Dur

Témoignage Publié le 28.03.2017

Dur

J'avais entre 6 et 7 ans. Victime d'inceste suivie d'une scène qui m'a tellement terrorisée que j'ai passé ensuite des années dans un quasi-mutisme, sourires timides, trop sage et trop discrète, à maintenir mon cerveau hermétique à toute émotion pour ne pas exploser et aussi inconsciemment pour protéger une maman malade, un frère qui a failli mourir, des frères qui auraient été séparés de moi. Dépression scolaire. Puis un jour, vers la trentaine, après une vie hermétique et limitée, après le suicide d'un frère, ma tête a commencé à vaciller tandis que je cumulais les critiques et les reproches dans le travail que je ne pouvais plus assurer, dans la famille, etc.

J'ai senti que je n'étais plus qu'à un fil. J'ai dû me résoudre à consulter. Et là, tout a explosé, je reprenais vraiment  là où ma vie s'était arrêtée : l'inceste, la scène qui m'a effrayée, etc. Et j'avais trop honte de moi, de mon père surtout, trop peur de réaliser vraiment. J'ai mis deux décennies pour surmonter, me reconstruire, mais aujourd'hui arrivée à la retraite, en devant m'occuper de mon dossier retraite, tout s'écroule. Le dossier c'est le renvoi de toute mon histoire avec tous les flashes en pleine figure.

Je n'ai pas eu le temps de vivre.
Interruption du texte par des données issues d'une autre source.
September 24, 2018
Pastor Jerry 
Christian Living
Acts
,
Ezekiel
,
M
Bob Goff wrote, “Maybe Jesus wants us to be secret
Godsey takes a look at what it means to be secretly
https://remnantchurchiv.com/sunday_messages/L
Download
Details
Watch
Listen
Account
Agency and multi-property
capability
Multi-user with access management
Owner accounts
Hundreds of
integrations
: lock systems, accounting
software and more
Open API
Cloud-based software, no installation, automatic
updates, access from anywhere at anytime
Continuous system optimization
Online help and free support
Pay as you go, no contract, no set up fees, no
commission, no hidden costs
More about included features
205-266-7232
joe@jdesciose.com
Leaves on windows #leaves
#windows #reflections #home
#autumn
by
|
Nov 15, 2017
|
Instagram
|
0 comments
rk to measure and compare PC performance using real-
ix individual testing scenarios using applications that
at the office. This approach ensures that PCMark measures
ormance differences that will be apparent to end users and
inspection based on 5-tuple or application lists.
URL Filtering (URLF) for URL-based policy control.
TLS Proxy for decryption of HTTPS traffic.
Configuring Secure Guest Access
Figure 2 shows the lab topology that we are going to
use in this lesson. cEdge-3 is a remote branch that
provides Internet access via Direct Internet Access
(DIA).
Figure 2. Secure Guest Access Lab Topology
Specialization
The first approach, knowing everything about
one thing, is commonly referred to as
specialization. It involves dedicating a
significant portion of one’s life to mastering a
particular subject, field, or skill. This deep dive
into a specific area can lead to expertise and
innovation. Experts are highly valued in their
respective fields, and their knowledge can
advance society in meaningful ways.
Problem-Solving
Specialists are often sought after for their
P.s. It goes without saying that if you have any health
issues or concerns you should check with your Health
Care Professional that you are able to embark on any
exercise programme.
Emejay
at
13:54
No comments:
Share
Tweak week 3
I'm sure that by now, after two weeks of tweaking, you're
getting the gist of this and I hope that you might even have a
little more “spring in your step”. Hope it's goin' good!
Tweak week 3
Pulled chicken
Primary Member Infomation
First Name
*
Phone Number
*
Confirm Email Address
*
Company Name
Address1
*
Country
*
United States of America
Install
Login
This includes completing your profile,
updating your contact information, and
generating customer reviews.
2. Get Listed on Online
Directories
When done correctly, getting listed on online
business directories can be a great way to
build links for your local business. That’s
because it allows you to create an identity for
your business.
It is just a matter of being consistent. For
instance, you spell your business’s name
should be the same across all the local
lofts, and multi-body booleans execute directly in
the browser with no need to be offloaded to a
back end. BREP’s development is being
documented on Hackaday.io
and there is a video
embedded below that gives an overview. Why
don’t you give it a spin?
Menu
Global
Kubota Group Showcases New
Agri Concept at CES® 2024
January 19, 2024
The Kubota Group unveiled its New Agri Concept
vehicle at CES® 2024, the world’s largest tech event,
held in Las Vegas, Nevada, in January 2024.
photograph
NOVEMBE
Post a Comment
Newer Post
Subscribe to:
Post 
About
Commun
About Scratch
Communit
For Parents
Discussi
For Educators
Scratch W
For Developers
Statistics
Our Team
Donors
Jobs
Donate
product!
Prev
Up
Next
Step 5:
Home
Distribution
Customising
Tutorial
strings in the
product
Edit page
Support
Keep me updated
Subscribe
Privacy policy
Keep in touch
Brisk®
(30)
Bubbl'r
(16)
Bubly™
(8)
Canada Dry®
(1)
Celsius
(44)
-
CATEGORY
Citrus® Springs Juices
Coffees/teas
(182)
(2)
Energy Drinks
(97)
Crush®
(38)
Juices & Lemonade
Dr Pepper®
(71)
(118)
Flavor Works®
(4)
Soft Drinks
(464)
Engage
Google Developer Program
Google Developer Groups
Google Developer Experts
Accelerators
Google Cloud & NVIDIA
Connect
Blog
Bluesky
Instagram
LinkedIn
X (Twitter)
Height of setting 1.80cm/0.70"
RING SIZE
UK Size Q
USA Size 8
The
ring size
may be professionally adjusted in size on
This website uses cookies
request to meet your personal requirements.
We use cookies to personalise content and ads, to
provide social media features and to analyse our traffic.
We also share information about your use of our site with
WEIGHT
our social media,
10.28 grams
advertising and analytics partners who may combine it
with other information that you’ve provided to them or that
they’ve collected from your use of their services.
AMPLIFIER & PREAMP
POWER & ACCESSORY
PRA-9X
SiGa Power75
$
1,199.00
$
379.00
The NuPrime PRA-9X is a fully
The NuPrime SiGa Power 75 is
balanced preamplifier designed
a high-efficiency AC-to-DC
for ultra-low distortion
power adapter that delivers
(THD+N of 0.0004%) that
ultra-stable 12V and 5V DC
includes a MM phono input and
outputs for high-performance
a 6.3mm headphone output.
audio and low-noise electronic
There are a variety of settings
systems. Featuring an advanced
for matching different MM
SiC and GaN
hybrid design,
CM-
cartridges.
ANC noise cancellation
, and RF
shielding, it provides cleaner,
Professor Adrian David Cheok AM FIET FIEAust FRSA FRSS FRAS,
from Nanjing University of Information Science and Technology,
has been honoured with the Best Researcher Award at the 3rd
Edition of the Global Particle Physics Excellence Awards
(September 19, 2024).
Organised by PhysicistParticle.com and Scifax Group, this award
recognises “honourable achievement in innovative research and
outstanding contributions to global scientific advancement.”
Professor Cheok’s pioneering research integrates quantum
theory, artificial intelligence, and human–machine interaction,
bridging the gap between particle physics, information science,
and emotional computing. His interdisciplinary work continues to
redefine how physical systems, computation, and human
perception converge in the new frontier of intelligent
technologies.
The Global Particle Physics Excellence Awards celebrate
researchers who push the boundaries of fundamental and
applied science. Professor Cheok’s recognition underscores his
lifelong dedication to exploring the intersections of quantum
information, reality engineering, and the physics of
J'ai vécu dans la peur, l'insécurité, les élans cassés de la reconstruction où j'ai rarement pu dire "je". La vie professionnelle chaotique, mariée tardivement... Un bilan qui résonne amer, je retombe en dépression, car je suis chronologiquement complètement en décalage avec les 60 ans, puisque je n'ai pas eu une vie normale de femme, puisque ma vie a été complètement décalée. Heureusement qu'il y a mon mari. J'espère que les jeunes victimes d'aujourd'hui auront vraiment la compréhension et les aides adaptées.

Nous en parlons
I
invisibilissime
Publié le 30.10.2017
Inscrit il y a 14 ans / Nouveau / Membre

Merci Jacqueline, je sens votre bon courage. Je n'ai hélas pas le sentiment d'avoir commencé un brin de chemin d'évolution et par ailleurs j'ai juste été reconstruite cahin caha sans psy de remplacement après le départ de mon psy à la retraite, c'est pourquoi je dis heureusement que j'ai rencontré enfin mon mari à la veille de mes 50 ans (jamais eu de vie de couple avant)pour être plus fort chacun, se soutenir : lui handicapé a besoin de moi ; pour la vie de couple, il me faut gérer avec mes difficultés... pourvu que le bonheur que je donne à mon mari rejoigne effectivement ce qu'il y a de Grand quelque part. Je protège mon mari comme j'ai protégé ma famille dans mon enfance.... Mais parfois que Dieu me pardonne...mais bon, y a pire... L'essentiel est de se rendre heureux en couple réciproquement avec des petits riens.